Every good rule has an exception, and this is no exception: take any kosher food and dedicate it for use in idolatrous worship -- POOF -- forbidden.  In truth, anything -- animal, vegetable, or mineral -- could be dedicated idolatrous worship, but that's not a reason to forbid the whole category.  In fact, the mishna in Avoda Zara says that HaShem did not refrain from creating the sun and moon just because fools would turn them into objects of worship.

However, Chazal recognized the deep connection between wine, religious ceremonies, and inappropriate fraternizing, so wine went into a special category.  Therefore, take kosher grapes and squeeze the bejeebers out of them; kosher.  But if a goy touches or pours that liquid; forbidden.  In fact, there is even one opinion (Nachum HaBavli, brought by the Debrecener Rav) that forbids wine if a goy even looked at it; but that is not the normative halacha.  (Some people are makpid on Nachum HaBavli, though, and they only buy wine in cases that was produced in a winery with all Shomer Shabbos workers and sealed up before it left the site.)

Obviously, if you have dinner with goyim, your best bet is not to have wine.  However, suppose you have non-Jewish cleaning lady.  I have heard that unsupervised cleaning help might sometimes pour themselves a bit of motivation, so to speak.  If they pour from the whiskey, then you have only lost a shot or two.  If they pour from the wine, however, that whole bottle is now forbidden.  So what do you do if you have wine left unsealed in the fridge?  R' Moshe says if you see that the level has not changed, you are good to go.  That is, you don't have to worry they might have poured a glass or two and replaced the missing volume with water.  I think he gave both suggestions because if I only remember, I might be worried that I don't remember exactly where it was.  If I mark it, I might be worried the help with see the mark and figure they darn well better refill with water to the mark.  You don't have to worry for either of those.
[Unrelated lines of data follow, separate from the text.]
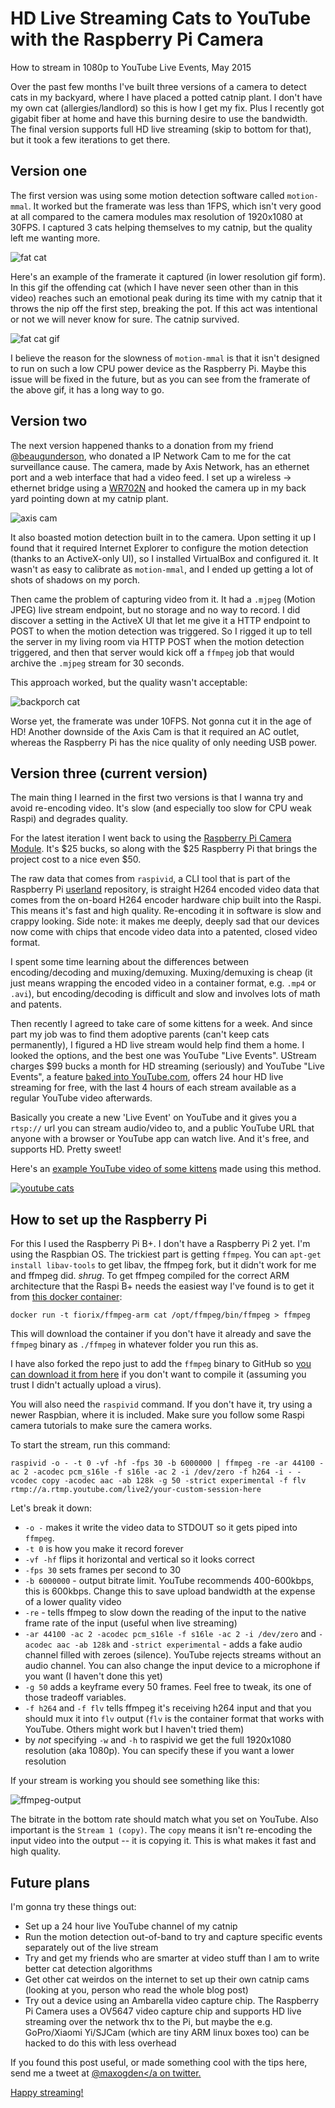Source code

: <div id="header"><h1 class="title">HD Live Streaming Cats to YouTube with the Raspberry Pi Camera</h1></div>

How to stream in 1080p to YouTube Live Events, May 2015

Over the past few months I've built three versions of a camera to detect cats in my backyard, where I have placed a potted catnip plant. I don't have my own cat (allergies/landlord) so this is how I get my fix. Plus I recently got gigabit fiber at home and have this burning desire to use the bandwidth. The final version supports full HD live streaming (skip to bottom for that), but it took a few iterations to get there.

## Version one

The first version was using some motion detection software called `motion-mmal`. It worked but the framerate was less than 1FPS, which isn't very good at all compared to the camera modules max resolution of 1920x1080 at 30FPS. I captured 3 cats helping themselves to my catnip, but the quality left me wanting more.

![fat cat](media/fatcat.png)

Here's an example of the framerate it captured (in lower resolution gif form). In this gif the offending cat (which I have never seen other than in this video) reaches such an emotional peak during its time with my catnip that it throws the nip off the first step, breaking the pot. If this act was intentional or not we will never know for sure. The catnip survived.

![fat cat gif](media/fatcat.gif)

I believe the reason for the slowness of `motion-mmal` is that it isn't designed to run on such a low CPU power device as the Raspberry Pi. Maybe this issue will be fixed in the future, but as you can see from the framerate of the above gif, it has a long way to go.

## Version two

The next version happened thanks to a donation from my friend [@beaugunderson](https://github.com/beaugunderson/), who donated a IP Network Cam to me for the cat surveillance cause. The camera, made by Axis Network, has an ethernet port and a web interface that had a video feed. I set up a wireless -> ethernet bridge using a [WR702N](http://www.tp-link.com/en/products/details/cat-9_TL-WR702N.html) and hooked the camera up in my back yard pointing down at my catnip plant.

![axis cam](media/axis-cam.png)

It also boasted motion detection built in to the camera. Upon setting it up I found that it required Internet Explorer to configure the motion detection (thanks to an ActiveX-only UI), so I installed VirtualBox and configured it. It wasn't as easy to calibrate as `motion-mmal`, and I ended up getting a lot of shots of shadows on my porch.

Then came the problem of capturing video from it. It had a `.mjpeg` (Motion JPEG) live stream endpoint, but no storage and no way to record. I did discover a setting in the ActiveX UI that let me give it a HTTP endpoint to POST to when the motion detection was triggered. So I rigged it up to tell the server in my living room via HTTP POST when the motion detection triggered, and then that server would kick off a `ffmpeg` job that would archive the `.mjpeg` stream for 30 seconds.

This approach worked, but the quality wasn't acceptable:

![backporch cat](media/backporch-cat.png)

Worse yet, the framerate was under 10FPS. Not gonna cut it in the age of HD! Another downside of the Axis Cam is that it required an AC outlet, whereas the Raspberry Pi has the nice quality of only needing USB power.

## Version three (current version)

The main thing I learned in the first two versions is that I wanna try and avoid re-encoding video. It's slow (and especially too slow for CPU weak Raspi) and degrades quality.

For the latest iteration I went back to using the [Raspberry Pi Camera Module](https://www.raspberrypi.org/products/camera-module/). It's $25 bucks, so along with the $25 Raspberry Pi that brings the project cost to a nice even $50.

The raw data that comes from `raspivid`, a CLI tool that is part of the Raspberry Pi [userland](https://github.com/raspberrypi/userland) repository, is straight H264 encoded video data that comes from the on-board H264 encoder hardware chip built into the Raspi. This means it's fast and high quality. Re-encoding it in software is slow and crappy looking. Side note: it makes me deeply, deeply sad that our devices now come with chips that encode video data into a patented, closed video format.

I spent some time learning about the differences between encoding/decoding and muxing/demuxing. Muxing/demuxing is cheap (it just means wrapping the encoded video in a container format, e.g. `.mp4` or `.avi`), but encoding/decoding is difficult and slow and involves lots of math and patents.

Then recently I agreed to take care of some kittens for a week. And since part my job was to find them adoptive parents (can't keep cats permanently), I figured a HD live stream would help find them a home. I looked the options, and the best one was YouTube "Live Events". UStream charges $99 bucks a month for HD streaming (seriously) and YouTube "Live Events", a feature [baked into YouTube.com](https://www.youtube.com/my_live_events), offers 24 hour HD live streaming for free, with the last 4 hours of each stream available as a regular YouTube video afterwards.

Basically you create a new 'Live Event' on YouTube and it gives you a `rtsp://` url you can stream audio/video to, and a public YouTube URL that anyone with a browser or YouTube app can watch live. And it's free, and supports HD. Pretty sweet!

Here's an [example YouTube video of some kittens](https://www.youtube.com/watch?v=Xn4yNavjdR4&t=4m50s) made using this method.

[![youtube cats](media/youtube-cats.png)](https://www.youtube.com/watch?v=Xn4yNavjdR4&t=4m50s)

## How to set up the Raspberry Pi

For this I used the Raspberry Pi B+. I don't have a Raspberry Pi 2 yet. I'm using the Raspbian OS. The trickiest part is getting `ffmpeg`. You can `apt-get install libav-tools` to get libav, the ffmpeg fork, but it didn't work for me and ffmpeg did. *shrug*. To get ffmpeg compiled for the correct ARM architecture that the Raspi B+ needs the easiest way I've found is to get it from [this docker container](https://github.com/fiorix/ffmpeg-arm):

```
docker run -t fiorix/ffmpeg-arm cat /opt/ffmpeg/bin/ffmpeg > ffmpeg
```

This will download the container if you don't have it already and save the `ffmpeg` binary as `./ffmpeg` in whatever folder you run this as.

I have also forked the repo just to add the `ffmpeg` binary to GitHub so [you can download it from here](https://github.com/maxogden/ffmpeg-arm/releases/tag/1.0.0) if you don't want to compile it (assuming you trust I didn't actually upload a virus).

You will also need the `raspivid` command. If you don't have it, try using a newer Raspbian, where it is included. Make sure you follow some Raspi camera tutorials to make sure the camera works.

To start the stream, run this command:

```
raspivid -o - -t 0 -vf -hf -fps 30 -b 6000000 | ffmpeg -re -ar 44100 -ac 2 -acodec pcm_s16le -f s16le -ac 2 -i /dev/zero -f h264 -i - -vcodec copy -acodec aac -ab 128k -g 50 -strict experimental -f flv rtmp://a.rtmp.youtube.com/live2/your-custom-session-here
```

Let's break it down:

  - `-o -` makes it write the video data to STDOUT so it gets piped into `ffmpeg`. 
  - `-t 0` is how you make it record forever
  - `-vf -hf` flips it horizontal and vertical so it looks correct
  - `-fps 30` sets frames per second to 30
  - `-b 6000000` - output bitrate limit. YouTube recommends 400-600kbps, this is 600kbps. Change this to save upload bandwidth at the expense of a lower quality video
  - `-re` - tells ffmpeg to slow down the reading of the input to the native frame rate of the input (useful when live streaming)
  - `-ar 44100 -ac 2 -acodec pcm_s16le -f s16le -ac 2 -i /dev/zero` and `-acodec aac -ab 128k` and `-strict experimental` - adds a fake audio channel filled with zeroes (silence). YouTube rejects streams without an audio channel. You can also change the input device to a microphone if you want (I haven't done this yet)
  - `-g 50` adds a keyframe every 50 frames. Feel free to tweak, its one of those tradeoff variables.
  - `-f h264` and `-f flv` tells ffmpeg it's receiving h264 input and that you should mux it into `flv` output (`flv` is the container format that works with YouTube. Others might work but I haven't tried them)
  - by *not* specifying `-w` and `-h` to raspivid we get the full 1920x1080 resolution (aka 1080p). You can specify these if you want a lower resolution

If your stream is working you should see something like this:

![ffmpeg-output](media/ffmpeg-output.png)

The bitrate in the bottom rate should match what you set on YouTube. Also important is the `Stream 1 (copy)`. The `copy` means it isn't re-encoding the input video into the output -- it is copying it. This is what makes it fast and high quality.

## Future plans

I'm gonna try these things out:

- Set up a 24 hour live YouTube channel of my catnip
- Run the motion detection out-of-band to try and capture specific events separately out of the live stream
- Try and get my friends who are smarter at video stuff than I am to write better cat detection algorithms
- Get other cat weirdos on the internet to set up their own catnip cams (looking at you, person who read the whole blog post)
- Try out a device using an Ambarella video capture chip. The Raspberry Pi Camera uses a OV5647 video capture chip and supports HD live streaming over the network thx to the Pi, but maybe the e.g. GoPro/Xiaomi Yi/SJCam (which are tiny ARM linux boxes too) can be hacked to do this with less overhead

If you found this post useful, or made something cool with the tips here, send me a tweet at <a href="https://twitter.com/maxogden">@maxogden</a on twitter.

Happy streaming!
One more fly in the ointment... as far as these halachos go, a Jew who flagrantly and publically violates Shabbos is the same as a goy.  That is, if your Jewish, but not frum, cleaning lady pours some wine... the bottle is forbidden.  There are obvious implications for having non-frum Jewish guests, as well, since it makes no difference if they are rebelling against G-d, just really have trouble staying away from work for 25 hour a week, or just don't know any better.  An apikorus, even a tinok sh'nishbah, is nebbich an apikorus.

Of course, most of this does not apply to m'vushal wines (including those who are lenient and consider our pasteurized wines to be m'vushal).  The one exception is those who are makpid to not use wine that a goy looked at; wine is wine, m'vushal or not, and it is all forbidden.  However, they do have one leniency: only a goy who is an oveid avoda zara ruins the wine by looking at it.  That includes Christians.  It does not, though, include Muslims.